Exercise material Start Marker

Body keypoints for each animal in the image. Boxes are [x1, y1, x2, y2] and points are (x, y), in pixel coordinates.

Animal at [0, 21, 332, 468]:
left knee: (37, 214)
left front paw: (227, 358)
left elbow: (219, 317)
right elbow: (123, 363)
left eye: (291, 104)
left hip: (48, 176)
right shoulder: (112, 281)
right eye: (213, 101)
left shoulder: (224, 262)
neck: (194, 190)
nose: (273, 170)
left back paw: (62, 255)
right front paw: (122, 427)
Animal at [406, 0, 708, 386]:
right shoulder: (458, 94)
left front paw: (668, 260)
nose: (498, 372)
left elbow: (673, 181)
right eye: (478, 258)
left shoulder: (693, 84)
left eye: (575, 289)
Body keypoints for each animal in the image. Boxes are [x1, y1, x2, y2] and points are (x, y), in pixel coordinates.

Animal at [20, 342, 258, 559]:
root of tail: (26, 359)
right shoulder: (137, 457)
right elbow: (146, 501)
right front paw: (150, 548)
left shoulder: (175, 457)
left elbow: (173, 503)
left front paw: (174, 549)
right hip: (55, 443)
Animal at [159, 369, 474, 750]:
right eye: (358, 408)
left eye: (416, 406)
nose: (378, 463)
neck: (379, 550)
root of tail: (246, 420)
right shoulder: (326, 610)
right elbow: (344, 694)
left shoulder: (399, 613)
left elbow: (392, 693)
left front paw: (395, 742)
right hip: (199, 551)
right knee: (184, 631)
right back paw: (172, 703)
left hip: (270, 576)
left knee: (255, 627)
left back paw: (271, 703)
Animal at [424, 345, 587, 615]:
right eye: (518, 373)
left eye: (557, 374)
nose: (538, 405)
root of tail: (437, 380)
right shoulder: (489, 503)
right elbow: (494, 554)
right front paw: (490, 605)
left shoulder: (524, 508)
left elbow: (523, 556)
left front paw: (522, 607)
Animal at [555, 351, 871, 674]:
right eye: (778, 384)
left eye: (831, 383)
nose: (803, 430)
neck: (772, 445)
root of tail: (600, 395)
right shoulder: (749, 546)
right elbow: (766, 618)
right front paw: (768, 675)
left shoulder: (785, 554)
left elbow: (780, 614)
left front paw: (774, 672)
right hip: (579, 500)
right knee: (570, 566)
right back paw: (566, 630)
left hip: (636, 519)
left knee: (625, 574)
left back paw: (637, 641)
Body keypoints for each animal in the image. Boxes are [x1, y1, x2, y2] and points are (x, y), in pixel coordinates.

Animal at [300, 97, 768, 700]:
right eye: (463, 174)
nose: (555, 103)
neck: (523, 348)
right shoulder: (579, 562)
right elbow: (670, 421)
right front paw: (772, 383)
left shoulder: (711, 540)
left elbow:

Exercise material End Marker

Your task = Your answer should consist only of the lines above between the line holding "left elbow: (523, 556)" and the line holding "left back paw: (637, 641)", inclusive, each transcribed exactly.

Output of the exercise =
left elbow: (523, 556)
left front paw: (522, 607)
Animal at [555, 351, 871, 674]:
right eye: (778, 384)
left eye: (831, 383)
nose: (803, 430)
neck: (772, 445)
root of tail: (600, 395)
right shoulder: (749, 546)
right elbow: (766, 618)
right front paw: (768, 675)
left shoulder: (785, 554)
left elbow: (780, 614)
left front paw: (774, 672)
right hip: (579, 500)
right knee: (570, 566)
right back paw: (566, 630)
left hip: (636, 519)
left knee: (625, 574)
left back paw: (637, 641)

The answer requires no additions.